What is being asked
Write the next part of the article on deploying a Workflow Manager farm for SharePoint 2013, picking up after its last sentence.

There’s not a lot of high quality documentation for Workflow Manager 1.0. What exists is generally accurate, however it’s the key missing information and lack of detail which presents challenges in the field. Additionally a couple of the critical details are either hidden away in the murky depths of MSDN, or are incorrect due to copy and paste errors. Much of the TechNet (SharePoint) documentation is either wrong, or will only ever work with a single server farm. During the initial content development work for the MCSM: SharePoint it became clear there is a very large gap with respect to actually implementing the high level deployment guidance provided by the vendor. Following recent discussions in the MCSM: SharePoint community more generally, the topic again raised its head and led to the publication of this article.

This guide is an attempt to help address that gap, and if the wider community feels it is of value, will be the first of a number of Workflow Manager related posts in the context of SharePoint 2013. The objective is not to cover background conceptual or architectural aspects of Workflow Manager or Service Bus specifically, as these are well covered already elsewhere. Rather the objective is to provide clear and accurate explanation along with repeatable deployment and configuration details for common scenarios faced by the SharePoint practitioner.

This article will focus on the deployment and configuration of a highly available, SSL, Workflow Manager Farm for use with SharePoint 2013. In most test and lab environments a single server Workflow Manager farm is deployed and is sufficient. Pretty much everything you will find will talk to this scenario with scant mention of doing it “properly in production”. Pretty much all of the deployment guidance on TechNet and elsewhere actually uses steps that simply will not work in anything other than a single server Workflow Manager farm, from certificates to user accounts. When it comes to production environments, high availability, performance and throughput (and security!) are paramount. Furthermore it is clear that the SSL aspects of a “real” Workflow Manager farm are poorly documented and confusing.

Record excerpts
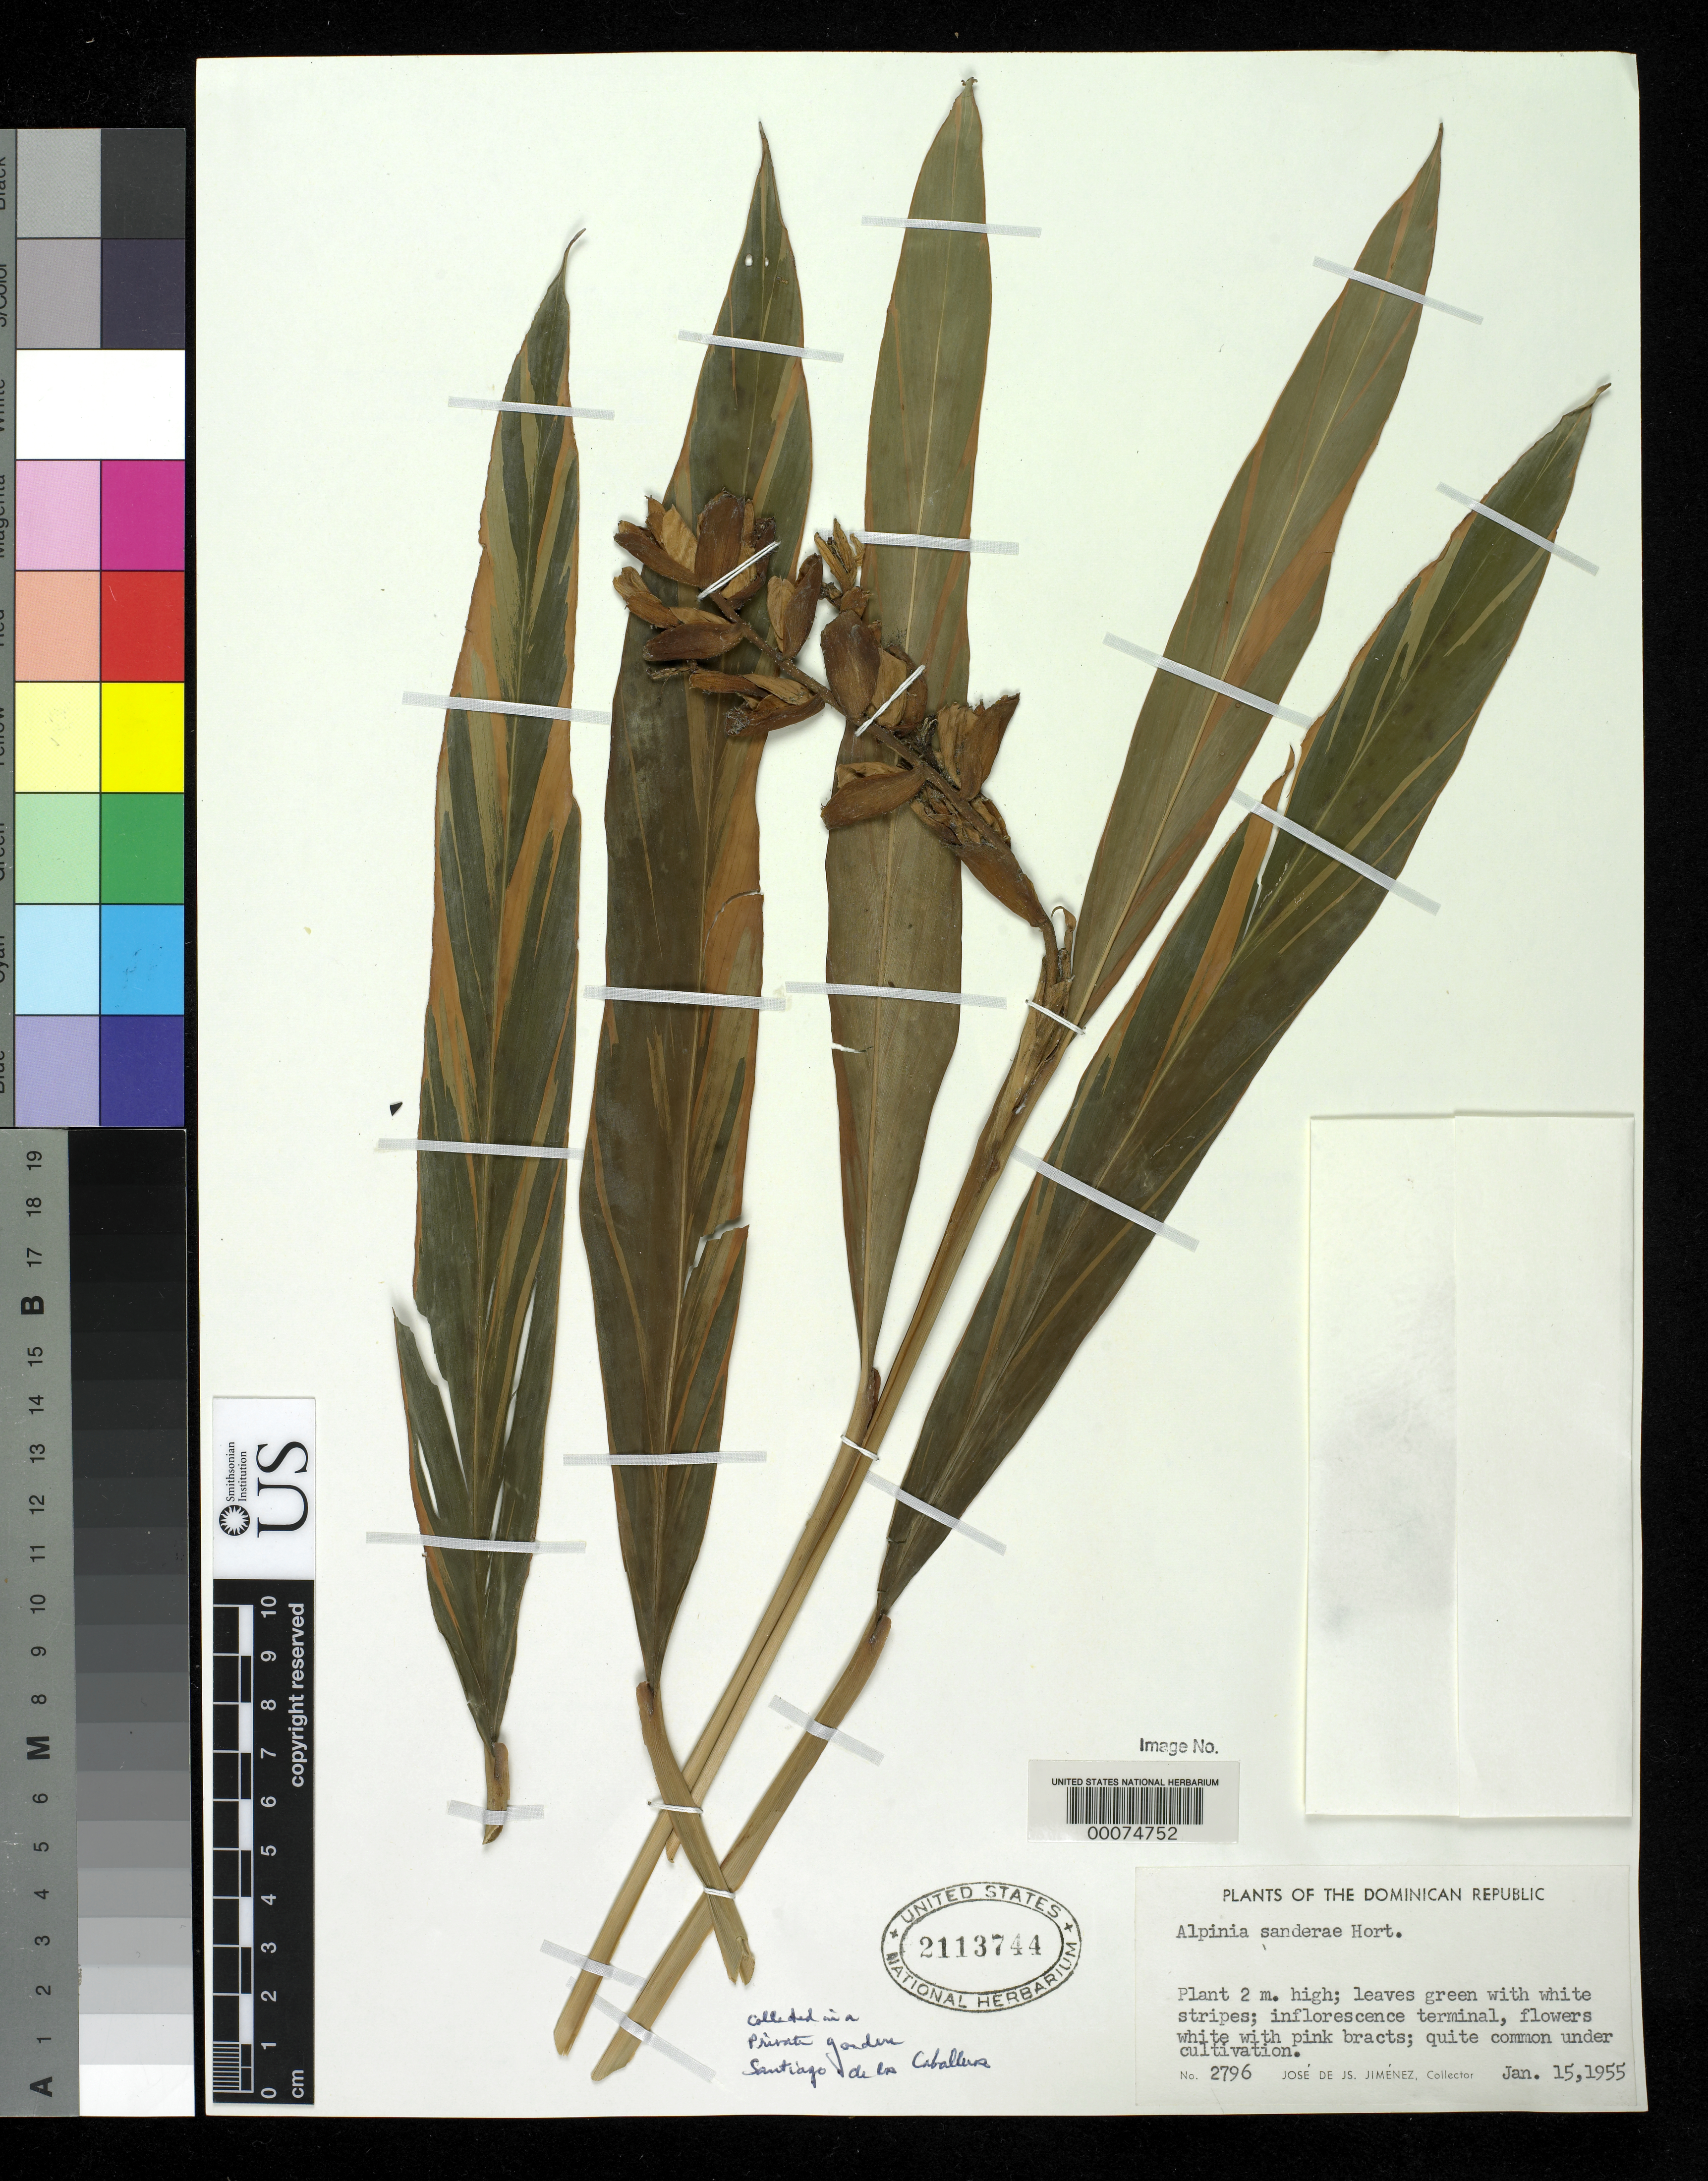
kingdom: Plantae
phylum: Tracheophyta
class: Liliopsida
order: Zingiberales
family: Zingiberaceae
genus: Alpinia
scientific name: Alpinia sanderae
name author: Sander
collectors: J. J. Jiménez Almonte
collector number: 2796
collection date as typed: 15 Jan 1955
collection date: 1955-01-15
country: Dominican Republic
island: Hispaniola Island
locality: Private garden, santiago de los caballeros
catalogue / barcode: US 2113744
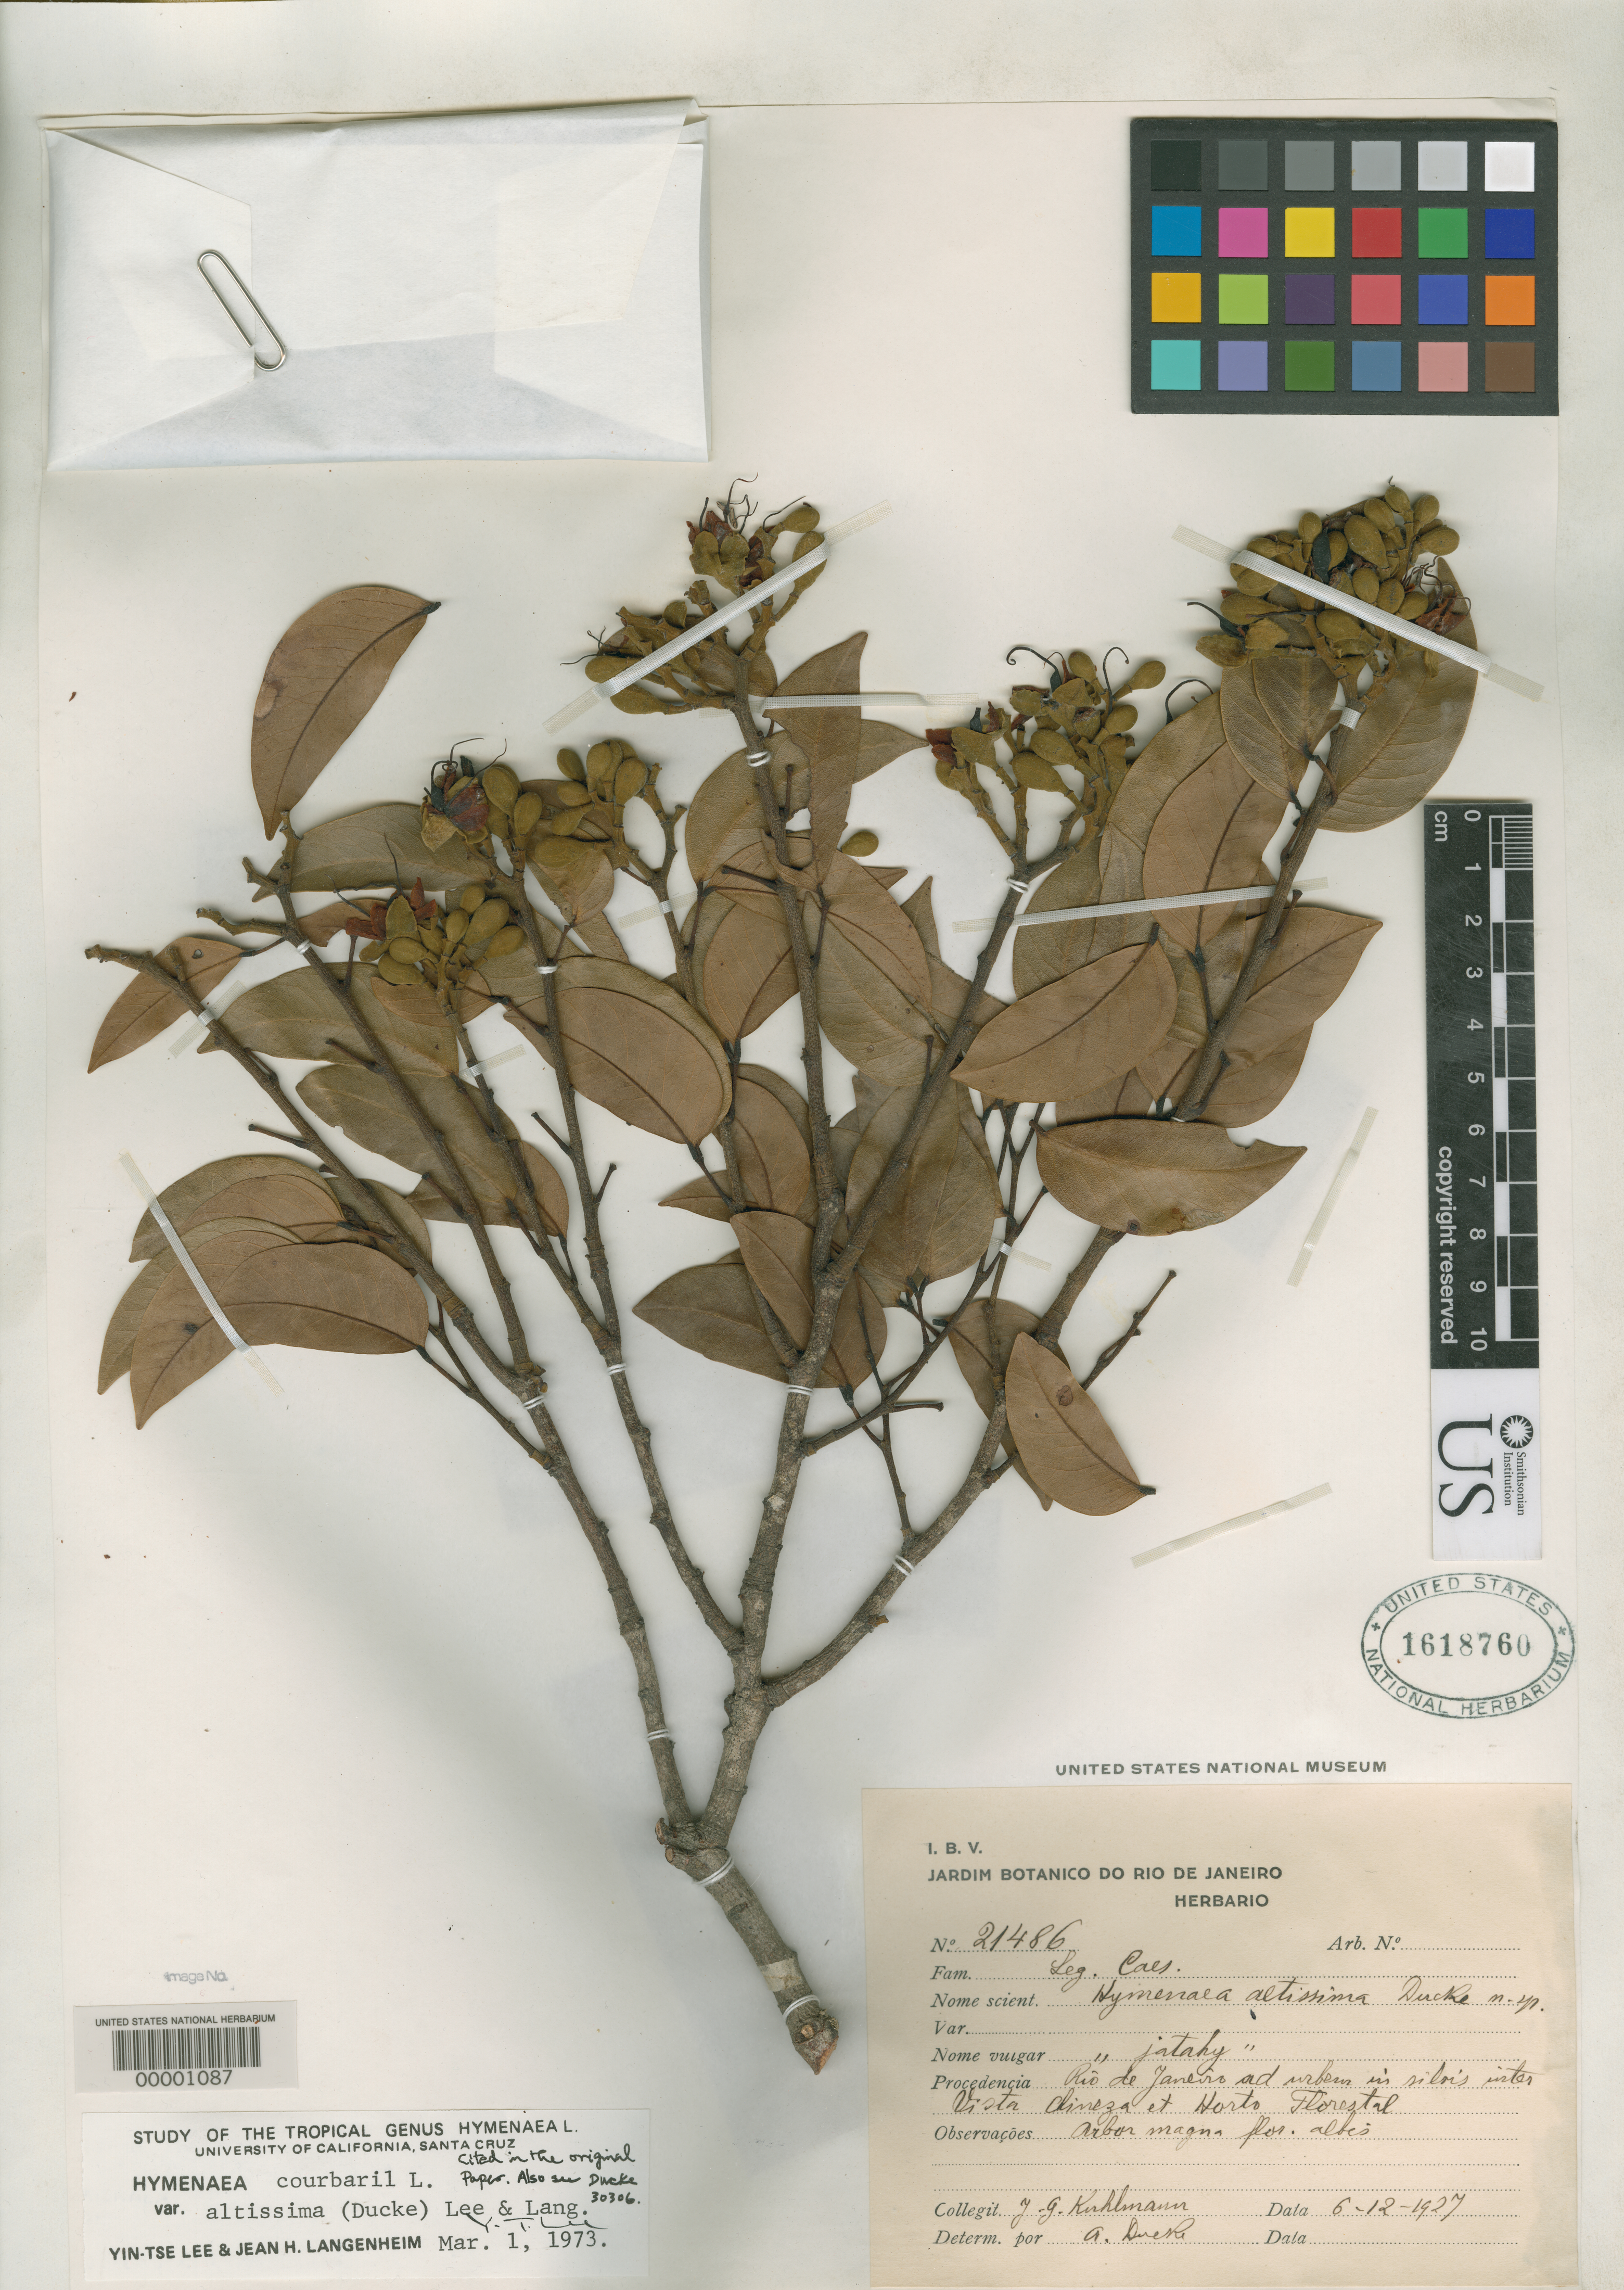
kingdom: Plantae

Answer
This article is in four parts, due to its length, and also to avoid switching between exposition and configuration:

  1. Core Concepts, High Availability, Certificate and SharePoint considerations
  2. End to End Configuration using auto generated certificates and NLB
  3. Switching an existing farm to use Domain CA issued certificates
  4. End to End Configuration using Domain CA issued certificates

For those comfortable with the technology this first part will be enough. The other two parts will include lots of nice Windows PowerShell, and some not so nice Windows PowerShell!

Let’s get started.

 

High Availability versus Scalability

As hopefully you are all aware a Workflow Manager farm sits on top of a Service Bus farm, and can either be a single server, or three servers. There are no other supported topologies. Service Bus reaches a quorum with three nodes. Whilst the background to that is academically interesting, you don’t really need to know the “why” here, although understanding the concept of quorum in general should be considered a software architecture fundamental. Aside from that it just doesn’t matter, its one or three. Again, nothing else is supported, and thus nothing else matters.

In order to deploy a highly available Workflow Manager farm, that of course means we need three machines in our farm. Because Workflow Manager sits on top of Service Bus, we “get high availability for free” via its scale out model. Service Bus takes care of business behind the scenes for us and the correct node will handle tasks. This is automatic and also provides the performance and throughput benefits of a farm deployment.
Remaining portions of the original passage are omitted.